March 4, 2020
The first lecture Professor David Lawrence, Ph.D., taught in his laboratory safety course was on a late Friday afternoon in August 2013. The result, he said, was glazed over eyes staring back at him.
The course, an Introduction to Laboratory Safety, is required of all first-year graduate students in the Department of Chemistry and in the Division of Chemical Biology and Medicinal Chemistry in the UNC Eshelman School of Pharmacy. In terms of enrollment numbers, it is one of the largest graduate courses on campus.
Throughout his first semester teaching the course, Lawrence attempted to convey important safety information, but he said it was clear the students found the lectures boring. But there was one exception. One of his lectures dealt with the minute-by-minute unfolding of an unspeakable tragedy that occurred in a chemistry laboratory at the University of California, Los Angeles in 2009. The students engaged in an animated discussion that focused on how the accident could have been averted.
“There is little doubt that the greatest challenge associated with laboratory safety training is attempting to convey practical, yet admittedly mundane, information, in an impactful fashion,” said Lawrence, who is Chair of the Division of Chemical Biology and Medicinal Chemistry in the UNC Eshelman School of Pharmacy. In addition, he holds a joint appointment in the Department of Chemistry, where he is Chair of Safety, and a joint appointment in the Department of Pharmacology. Lawrence is also a member of the UNC Lineberger Comprehensive Cancer Center.
In 2014, Lawrence decide to “flip” his classroom, by having the students learn the rules of safe laboratory conduct by reading assigned material outside of class. He reserved class time for analyzing high profile laboratory accidents that involved students and faculty in academia, as well as scientists in industry.
“The use of case studies is a common teaching device in medicine, law, and business, but such an approach had not been previously used to train students in the proper conduct of scientific research,” he said. Lawrence’s safety course challenged students to apply the rules they learned on their own to develop the proper response to lab mishaps that have previously resulted in deaths, dismemberments and fires.
Lawrence noted that “both the instructor and the students find case studies to be much more appealing than simply reciting rules and regulations. Nonetheless, learning about how to physically perform laboratory research in a classroom setting is a bit like learning how to hit a baseball by reading the rule book. I felt that the course was still missing some key ingredient.”
The problem centered on the question of how best to expose students to the dangers of a laboratory environment without placing them in harm’s way. “I heard about the fascinating work being conducted by the Center for Innovation in Pharmacy Simulation in the School of Pharmacy and realized that virtual reality could very well be the answer,” Lawrence said.
The students in the safety course were tasked with designing and filming safety exercises in a variety of laboratory settings using a 360-degree camera. The photoshoots are being transformed into virtual reality experiences with funding by the Eshelman Institute for Innovation, the Department of Chemistry, and the College of Arts and Sciences.
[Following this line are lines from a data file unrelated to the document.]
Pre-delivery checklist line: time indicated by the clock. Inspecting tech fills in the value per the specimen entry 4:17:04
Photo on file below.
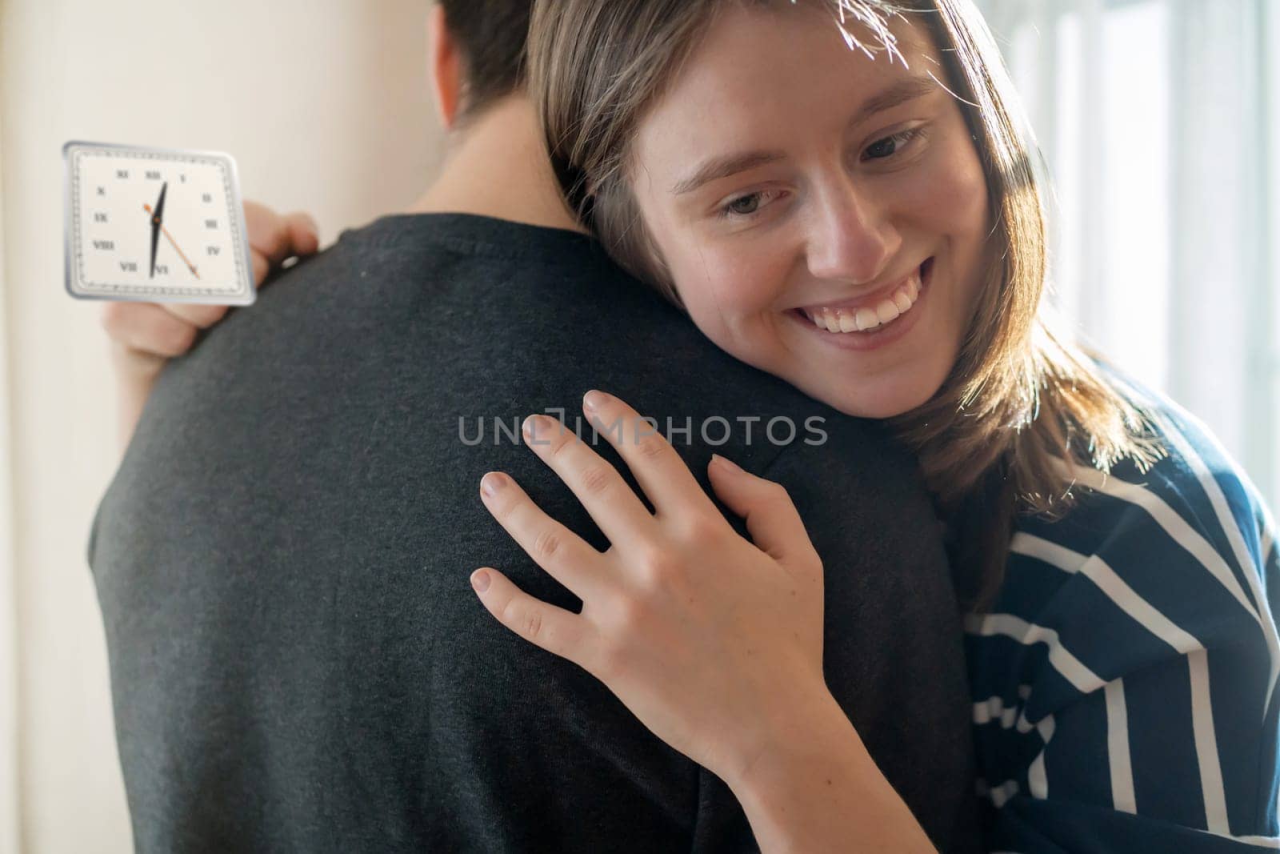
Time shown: 12:31:25
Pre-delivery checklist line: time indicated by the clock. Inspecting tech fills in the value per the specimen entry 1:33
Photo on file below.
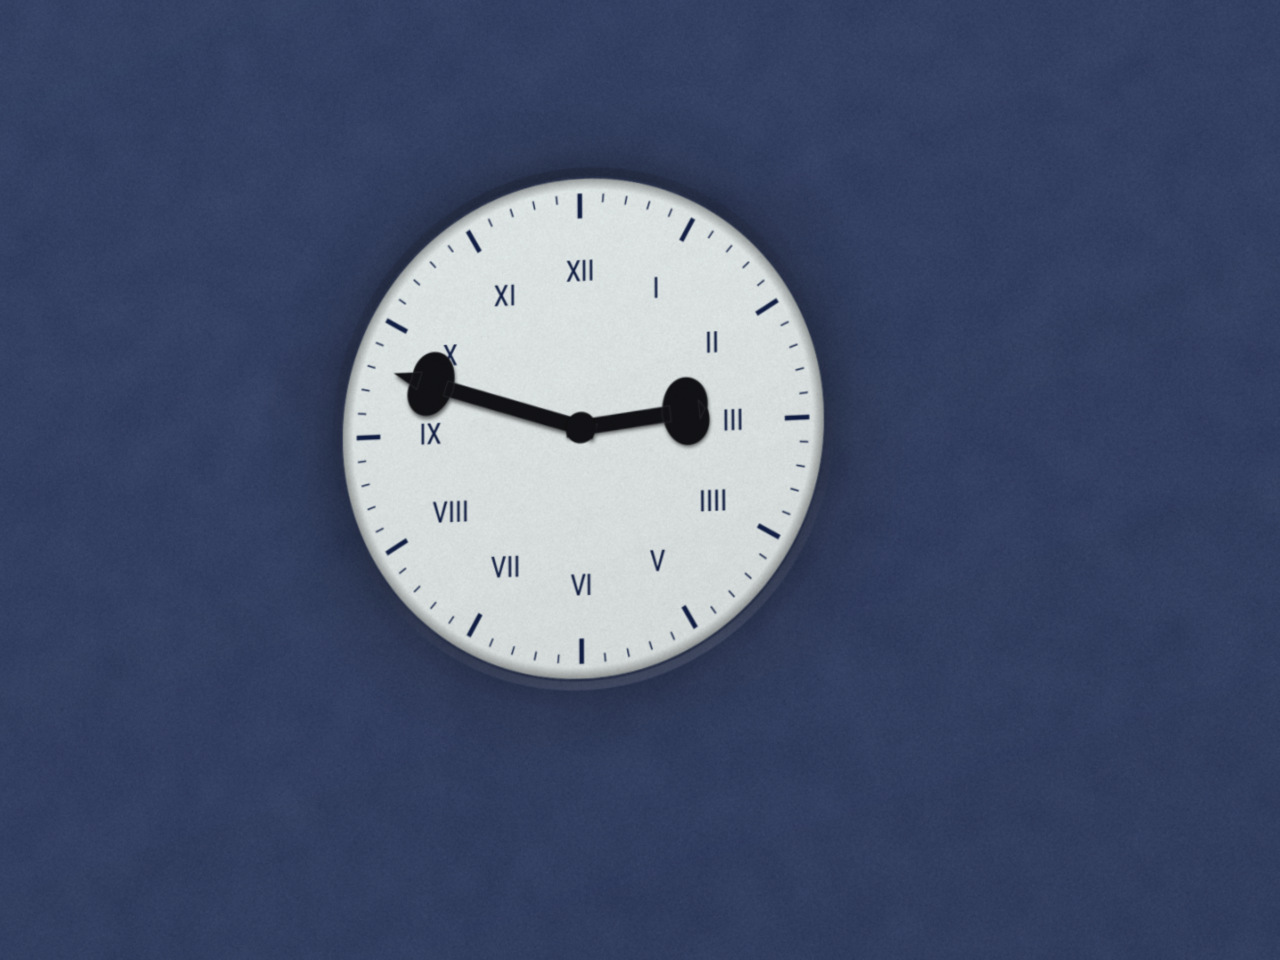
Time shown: 2:48
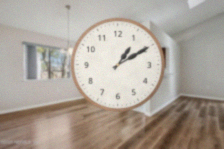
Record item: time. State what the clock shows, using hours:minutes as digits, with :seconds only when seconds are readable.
1:10
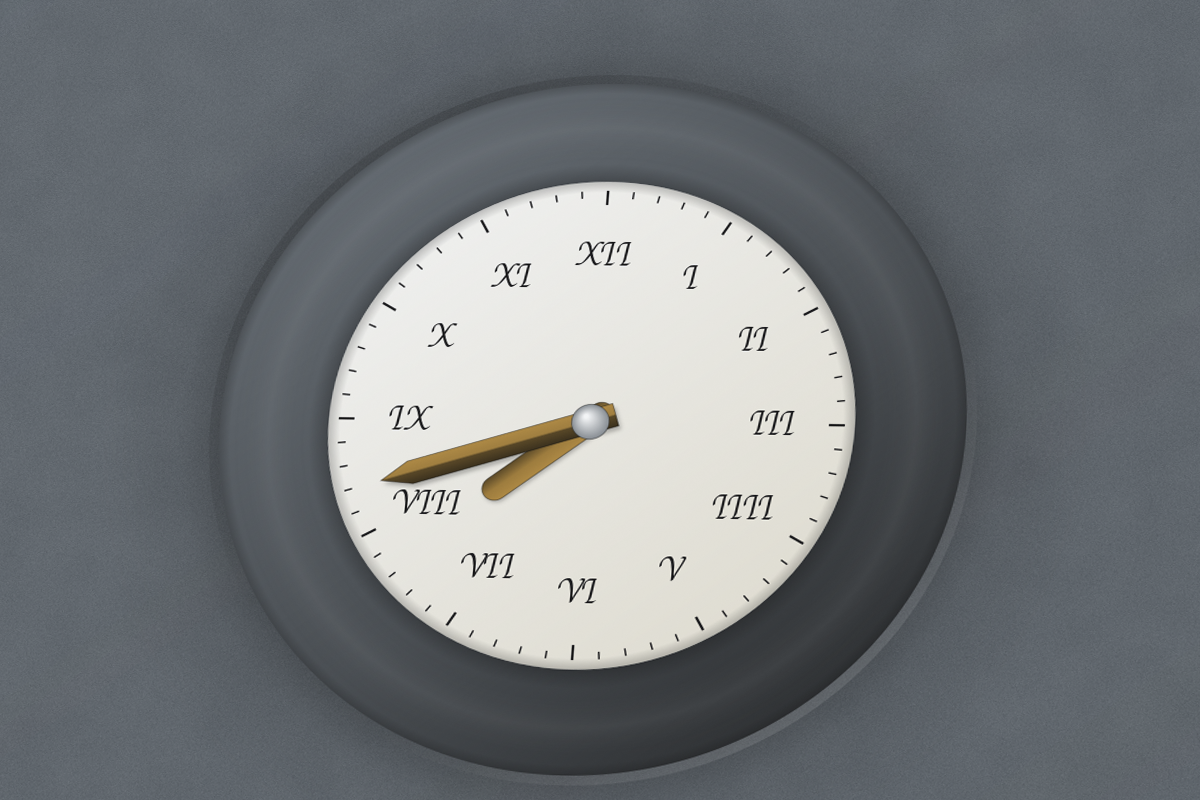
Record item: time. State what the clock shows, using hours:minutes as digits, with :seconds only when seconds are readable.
7:42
Lawrence said, “What I’ve learned is to provide students with the opportunity to be creative and to tap into their ingenuity. The course continues to evolve, but now it’s the students who are responsible for creating new course material.”
Because of his contributions to post-baccalaureate teaching on campus, Lawrence is one of this year’s recipients of the prestigious 2020 Distinguished Teaching Award for Post-Baccalaureate Instruction at the University of North Carolina at Chapel Hill.
Lawrence was publicly recognized on March 3 during the halftime ceremony at the UNC-Wake Forest men’s basketball game in the Dean E. Smith Center and will attend an honorary banquet in April.
About receiving the award, Lawrence smiled and simply said, “It felt good.”